— Dostarczone informacje —
* * * * * * *

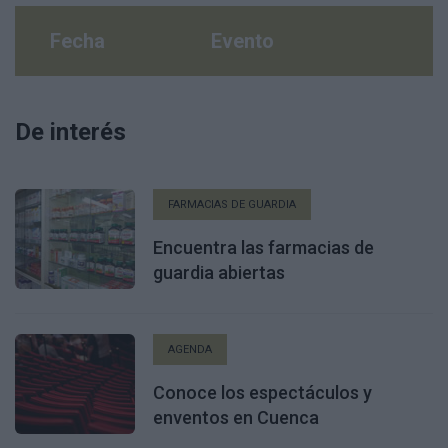
Fecha
Evento
De interés
FARMACIAS DE GUARDIA
Encuentra las farmacias de
guardia abiertas
AGENDA
Conoce los espectáculos y
enventos en Cuenca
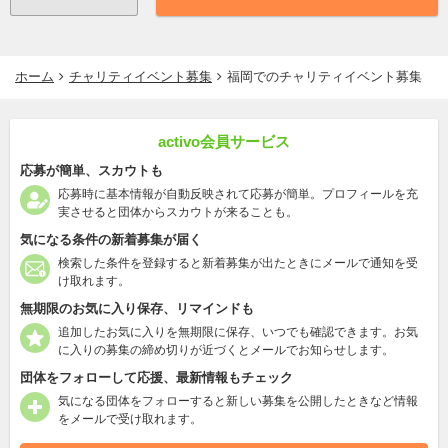
ホーム
チャリティイベント募集
福岡でのチャリティイベント募集
activo会員サービス
応募が簡単、スカウトも
応募時に基本情報が自動反映されて応募が簡単。プロフィールを充
実させると団体からスカウトが来ることも。
気になる条件の新着募集が届く
検索した条件を登録すると新着募集が出たときにメールで通知を受
け取れます。
無期限のお気に入り保存、リマインドも
追加したお気に入りを無期限に保存、いつでも確認できます。お気
に入りの募集の締め切りが近づくとメールでお知らせします。
団体をフォローして応援、最新情報もチェック
気になる団体をフォローすると新しい募集を公開したときなど情報
をメールで受け取れます。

* * * * * * *

— Twoje polecenie —
Powtórz wiernie wszystkie wiersze z listy powyżej. Obrazy pomiń w odpowiedzi.

— Rozwiązanie zadania —
Fecha
Evento
De interés
FARMACIAS DE GUARDIA
Encuentra las farmacias de
guardia abiertas
AGENDA
Conoce los espectáculos y
enventos en Cuenca
ホーム
チャリティイベント募集
福岡でのチャリティイベント募集
activo会員サービス
応募が簡単、スカウトも
応募時に基本情報が自動反映されて応募が簡単。プロフィールを充
実させると団体からスカウトが来ることも。
気になる条件の新着募集が届く
検索した条件を登録すると新着募集が出たときにメールで通知を受
け取れます。
無期限のお気に入り保存、リマインドも
追加したお気に入りを無期限に保存、いつでも確認できます。お気
に入りの募集の締め切りが近づくとメールでお知らせします。
団体をフォローして応援、最新情報もチェック
気になる団体をフォローすると新しい募集を公開したときなど情報
をメールで受け取れます。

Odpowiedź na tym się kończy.